Segment Start: Document section

A series of fortunate events

Rarely in my life have I experienced fame, or the illusion of it. India, however, has provided a commendable simulation. Despite travelling ‘solo’, moments of solitude have become increasingly sparse.
The attention on and off the bike is flattering and harmless. It belies an inquisitiveness which has resulted in many evenings in the company of local families, experiences which have richly coloured my days and nights. Despite having cycled more than 1500 kilometers here, I have yet to use my tent. If the locals are willing to expend their time and resources in hosting me in the evenings, I should be equally willing to reciprocate with a few selfies.

The attention is not limited to those times when I am stationary and conventionally approachable. Many times each day I am flagged by a passing motorcyclist while cycling. People, predominantly young men, draw alongside me grinning and ask where I am headed with a simultaneous forward flick of the hand and chin. Following this brief intercourse two things usually happen. Either I will simply be followed until my pursuer loses interest, or they will zoom ahead, pull over and flag me down for a photo.

If I have paused in town onlookers gather en masse, in a pattern which had become recognizable to me. Upon stopping I am left alone for one or two minutes. Some may not have noticed me, others are engaged in preliminary observations from afar. A few onlookers approach. Age doesn't discriminate these characters of first contact but they are undoubtedly men and, outside of cities, unlikely to speak English. A broken conversation ensues, during which time the ice is cracked and the crowd enlarges, focussing on the bike as much as myself. An English speaker appears, either because they have noticed the expanding group or because someone has been sent to fetch them. It is often the appearance of the English speaker that sparks those chains of events which have provided me so many unusual and meaningful experiences.

In the town of Tirwaganj, Uttar Pradesh, it was this process which catalysed one of the most bizarre and unexpected chain of events of my trip to date.

The time was 4.30 in the afternoon and I was near the center of Tirwaganj. The afternoon sun saturated the dust and the belching pollution which hung lethargically at street level. The thick air glowed orange. One might notice the shadows growing longer as evening gathered, but no one was looking and you couldn’t see the ground anyway. On every inch of the street, life was happening at a terrific rate. While the road and pavements were architecturally differentiated, the former of cracked tarmac and the latter of loose, flour-like dust, the vehicles made no distinction and the result was akin to the set of Mad Max. Cars, mopeds, bicycles, rickshaws, tuktuks and pedestrians repeatedly careered into the floury banks in their furious battle for road supremacy, bellowing great clouds of choking powder into the air. Lining the road on either side were haphazardly built shanty huts. In the huts are cigarettes, chewing tobacco, matches, cooking appliances, food stalls selling samosas and pakora, junk car parts, junk gardening parts, general junk, buckets, homeware, tea stalls and many other items.

Segment End: Document section

_Work to complete_
**A.** Decide whether each statement agrees with the account of cycling through India, answering yes or no and quoting the deciding words: (i) the writer has slept in a tent on many nights in India; (ii) the first people to approach the writer in a town are men; (iii) the writer was near the center of Tirwaganj at 4.30 in the afternoon.
**B.** Carry the account of cycling through India forward from its last sentence.

Segment Start: Dataset content

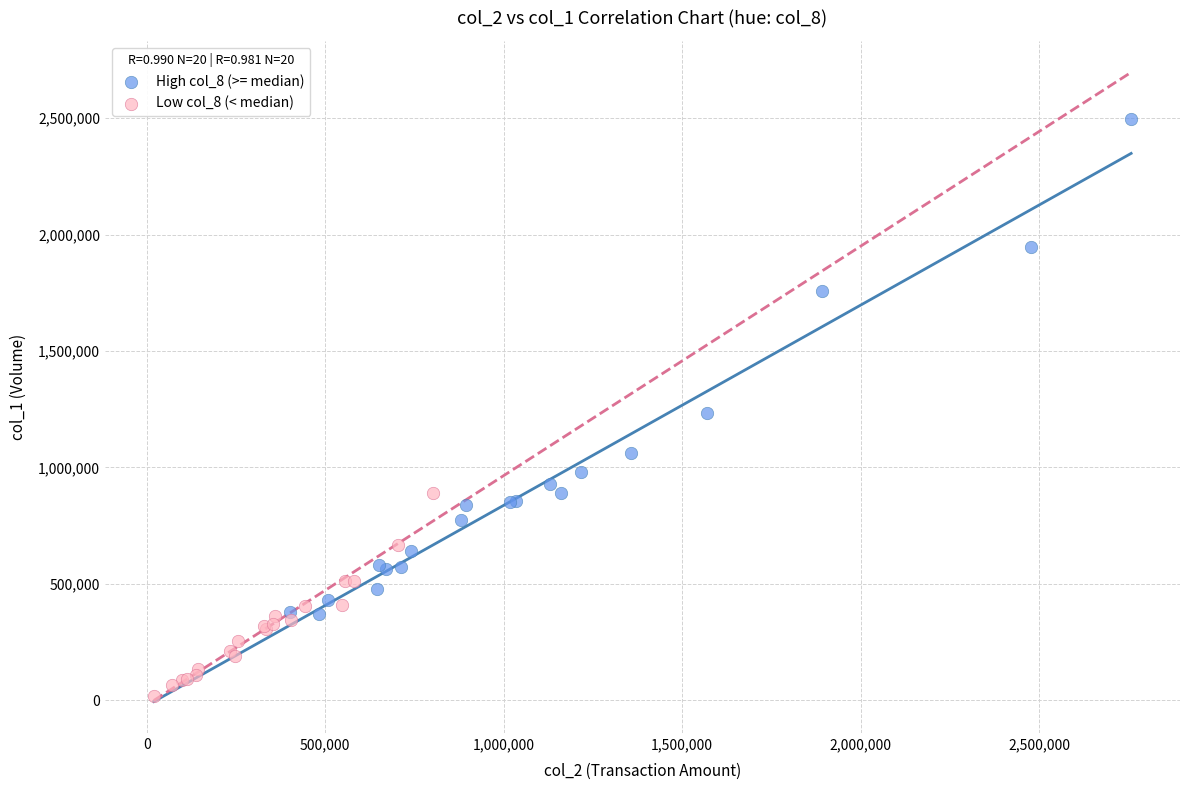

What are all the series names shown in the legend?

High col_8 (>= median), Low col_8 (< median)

Segment End: Dataset content
Segment Start: Dataset content

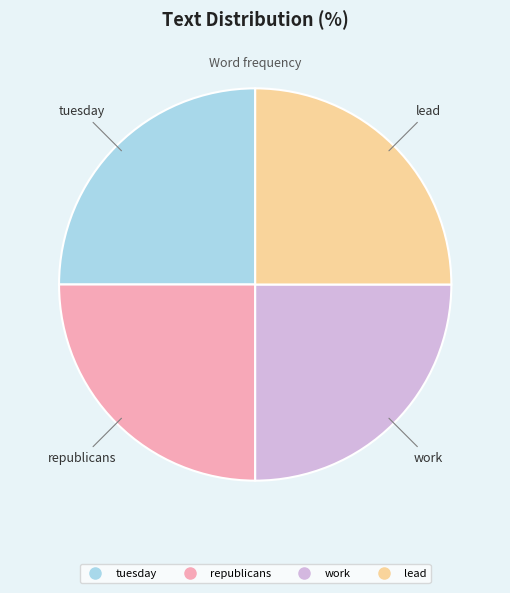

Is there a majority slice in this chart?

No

Segment End: Dataset content
Segment Start: Dataset content

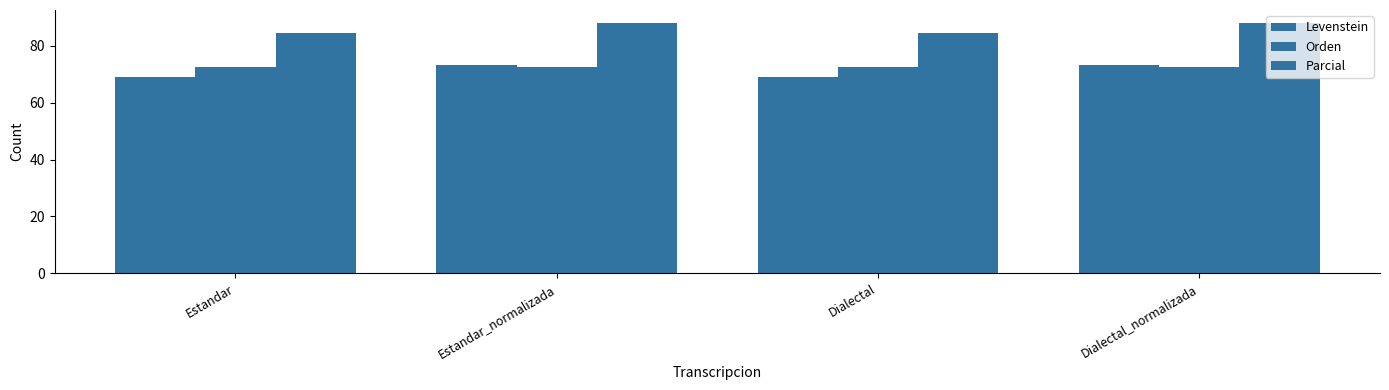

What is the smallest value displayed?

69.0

Segment End: Dataset content

_Task-by-task outputs_
**A.**
(i) No: "Despite having cycled more than 1500 kilometers here, I have yet to use my tent."
(ii) Yes: "Age doesn't discriminate these characters of first contact but they are undoubtedly men"
(iii) Yes: "The time was 4.30 in the afternoon and I was near the center of Tirwaganj."

**B.**
The noise is deafening. Above India's backing track of car horns, sellers bleat their well practised calls in a widely adopted reedy tone which fades at the beginning and the end without sharp definition but reaches a nasal pitch at its climax which elicits a wince if you stand too close.

That day I had met my target of one hundred kilometers and stopped at a tea kiosk for some sweet, spiced tea which is ubiquitous in India. The roof of my kiosk was a jigsaw of corrugated metal sheets in varying stages of disrepair. Uneven wooden boards on upturned tree stumps for people to sit lined one mesh-wire wall and also the rear, a red brick wall upon which the whole structure seemed to hang. Against the third wall was the gas burner where the man made tea.

I had chosen that spot because the kiosk was several feet deep and dark in the rear due to its corrugated helmet. My head was blitzed after a day on India's highways and, wanting a few quiet moments to calm myself, I hoped to recede into the murky interior unnoticed. Unfortunately the confined space meant that the bike stayed outside, sitting proudly in the  maw of the stall and announcing my presence to everyone nearby. People gathered in the manner previously described, this particular event actually catalyzing my articulation of this process.

Within ten minutes the kiosk was rammed from the dirt floor to the patchwork roof. As people at the rear leaned forward those at the front were gently squeezed through the bottleneck created by my legs and the opposite gas burner and began to gather behind me as well. My bicycle and the last of the evening light were eclipsed by a dense wall of people. The man who made the tea noticed my anxious glances towards receding bike and gave me a thumbs up to tell me that it was safe.

Rustlings and raised voices at the rear of the group suggested someone important had arrived. A man slowly emerged being squeezed like toothpaste from the tube. Each consecutive blockage compressed himself sideways into his compatriots to allow the newcomer passage before, with an elastic release of tension, he was dragged back into his previous position.

The man was tall with light brown skin and short black hair parted neatly at the side. A thin, attentively trimmed moustache spanned a passive, downturned mouth. He spoke quietly and with calm authority and the people were quiet when he spoke.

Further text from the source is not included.